Assigned task: Among the lines below, copy each one in which "capacity" appears.

□ □ □ □ □

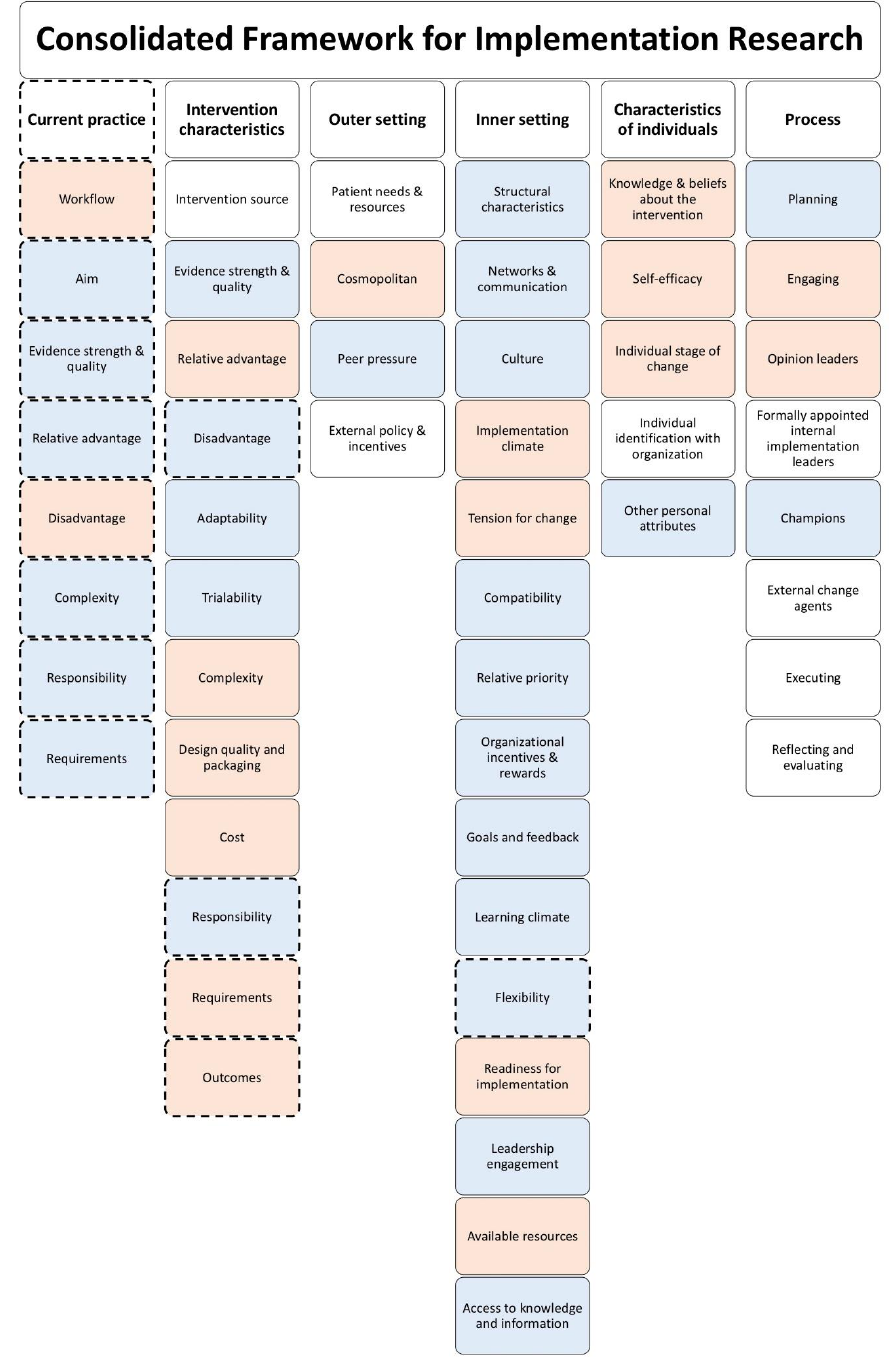
Figure 1. Overview of the elements of the final codebook and the components taken from the Consolidated Framework for Implementation Research (CFIR). The dotted boxes represent the domain and constructs added to the original CFIR codebook during analysis. The blue and orange boxes represent constructs that were initially captured by the interviewer during phase 2 of thematic analysis (44/53). The orange boxes represent barriers and facilitators identified as relevant for answering the research question (18/53). The blue boxes represent barriers and facilitators that were interesting but not necessary for answering the research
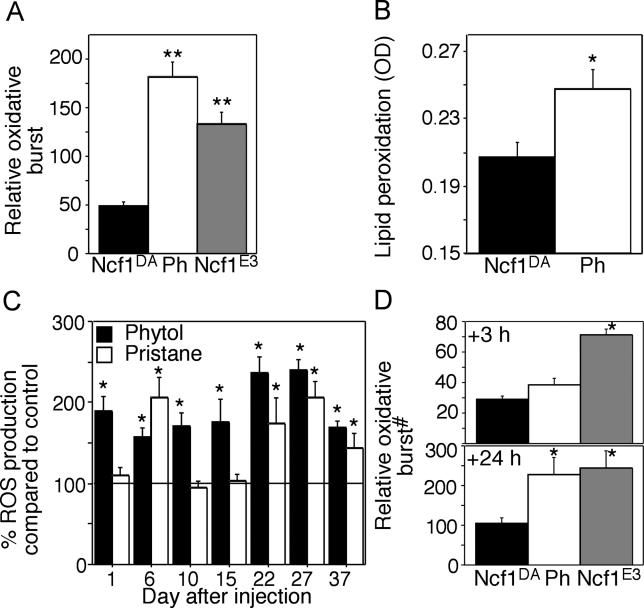
Phytol Increases Oxidative Bursts In Vivo(A) Phytol (Ph) restores the oxidative burst in vivo. Oxidative burst response to PMA stimulation in vitro in spleen granulocytes taken 5 d after SC phytol injection in DA.Ncf1
DA rats (200 μl) or from naïve DA.Ncf1
E3 compared to naïve DA.Ncf1
DA (n = 5).(B) Increased levels of products from lipid peroxidation in serum after phytol injection. Sera were taken 5 d after SC phytol injection in DA.Ncf1
DA and analyzed for levels of malondialdehyde, which reflects lipid peroxidation (n = 4).(C) Phytol injection has a long-term effect on oxidative burst capacity of granulocytes. Capacity of DA.Ncf1
DA blood granulocytes to exert an oxidative burst in response to PMA stimulation in vitro after SC injection of phytol or pristane (200 μl) on day 0. Values are presented as percent of oxidative burst compared naïve DA.Ncf1
DA rats (represented by the line) (n = 5).(D) Phytol increases the oxidative burst capacity in BM granulocytes. Oxidative burst capacity of granulocytes from BM taken 3 hours (n = 5) and 24 hours (n = 4) after SC phytol (Ph; 200 μl) injection in DA.Ncf1
DA rats or from naïve DA.Ncf1
E3, compared to naive DA.Ncf1
DA. #Experiments were performed independent of each other and levels should thus not be compared.*p < 0.05, **p < 0.01.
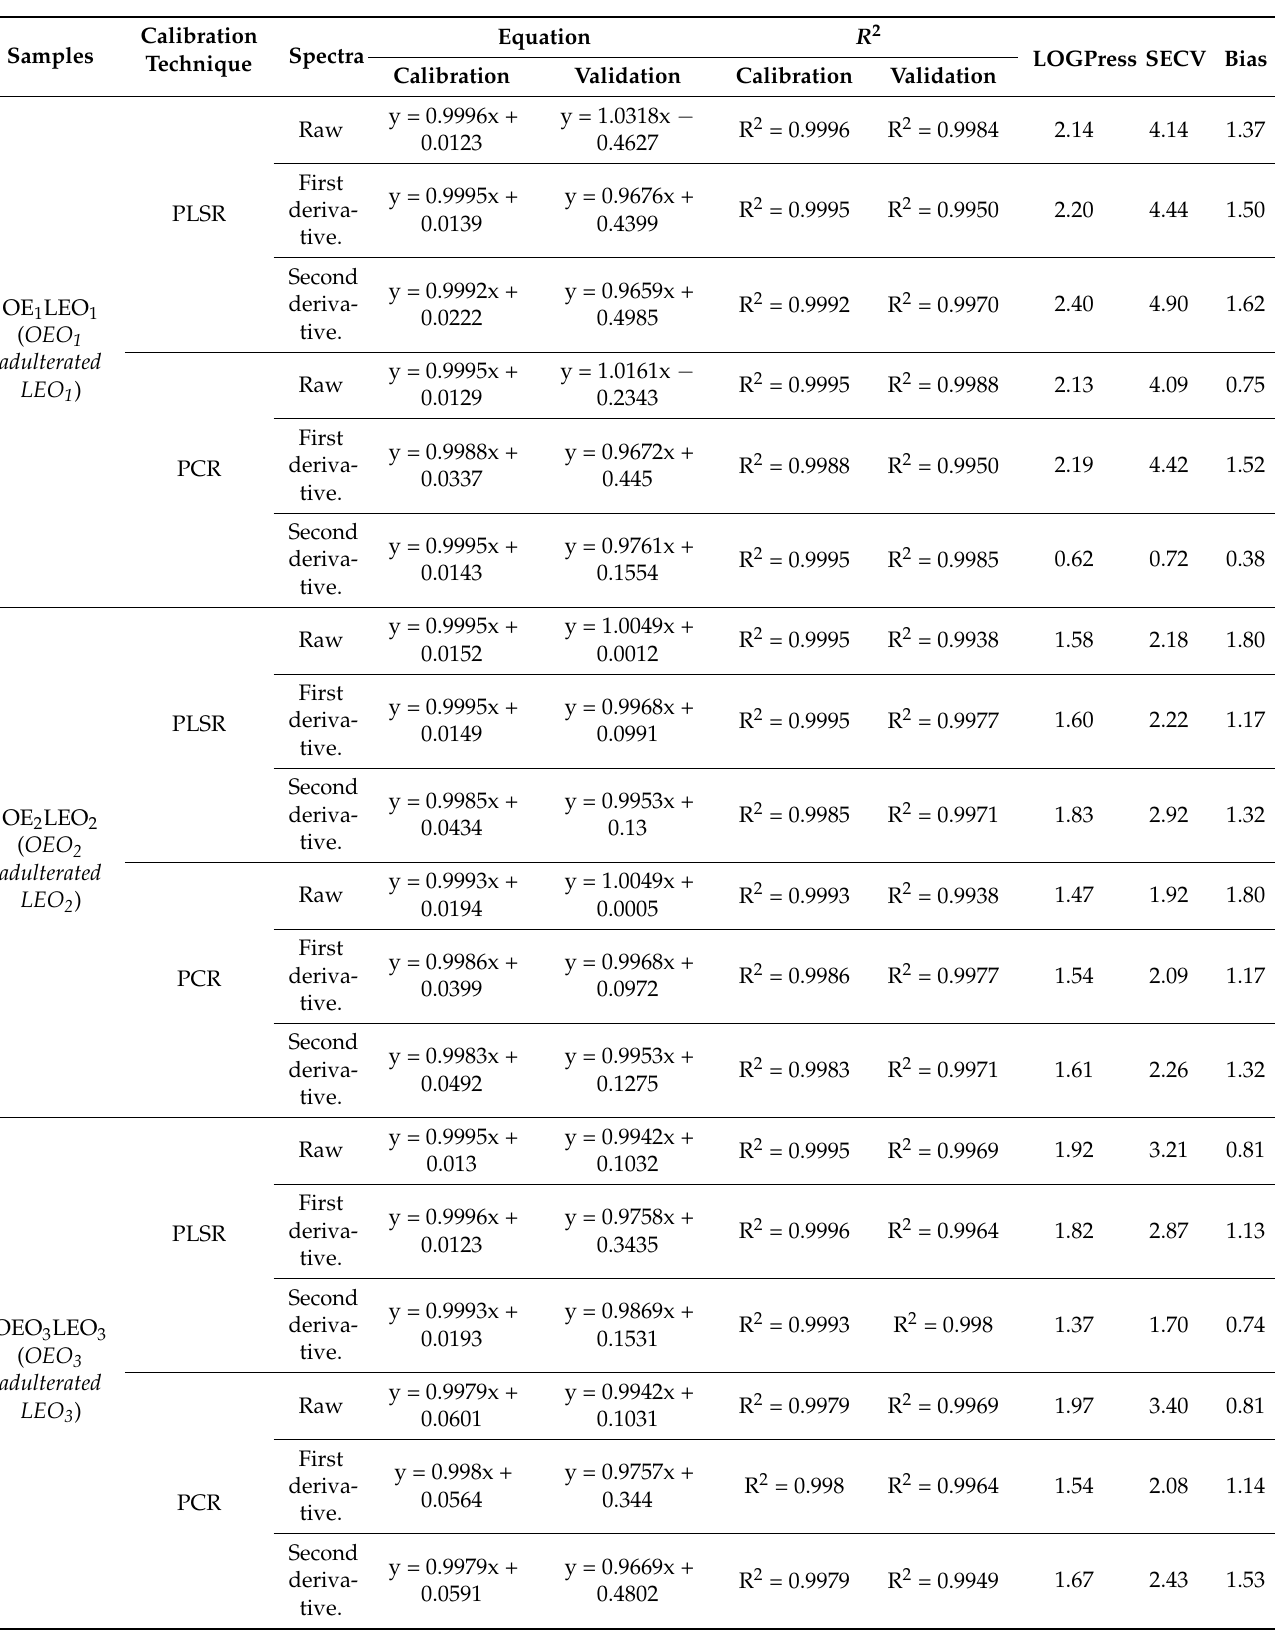
Table 1. PLSR and PCR results of calibration and cross-validation results of raw, first and second derivative FTIR spectra of adulterated lemon essential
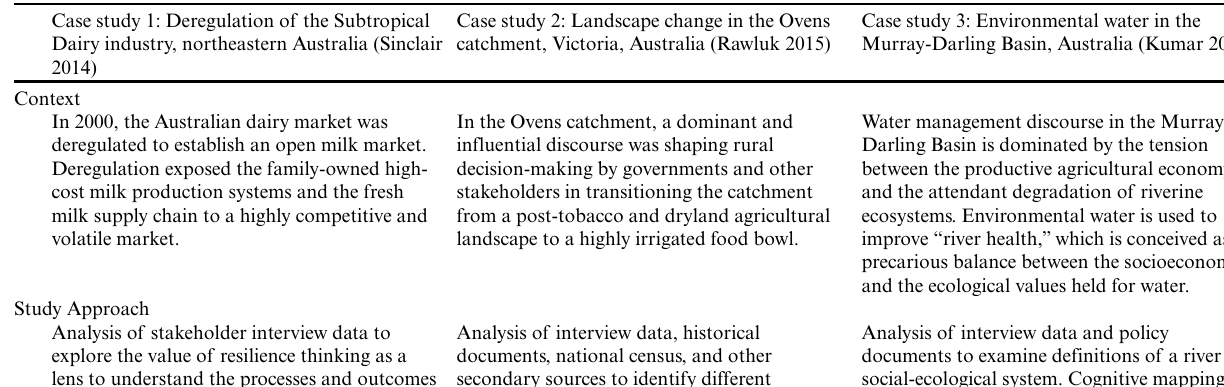
Table 1 . A summary of the three case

□ □ □ □ □

Response:
DA and analyzed for levels of malondialdehyde, which reflects lipid peroxidation (n = 4).(C) Phytol injection has a long-term effect on oxidative burst capacity of granulocytes. Capacity of DA.Ncf1
DA rats (represented by the line) (n = 5).(D) Phytol increases the oxidative burst capacity in BM granulocytes. Oxidative burst capacity of granulocytes from BM taken 3 hours (n = 5) and 24 hours (n = 4) after SC phytol (Ph; 200 μl) injection in DA.Ncf1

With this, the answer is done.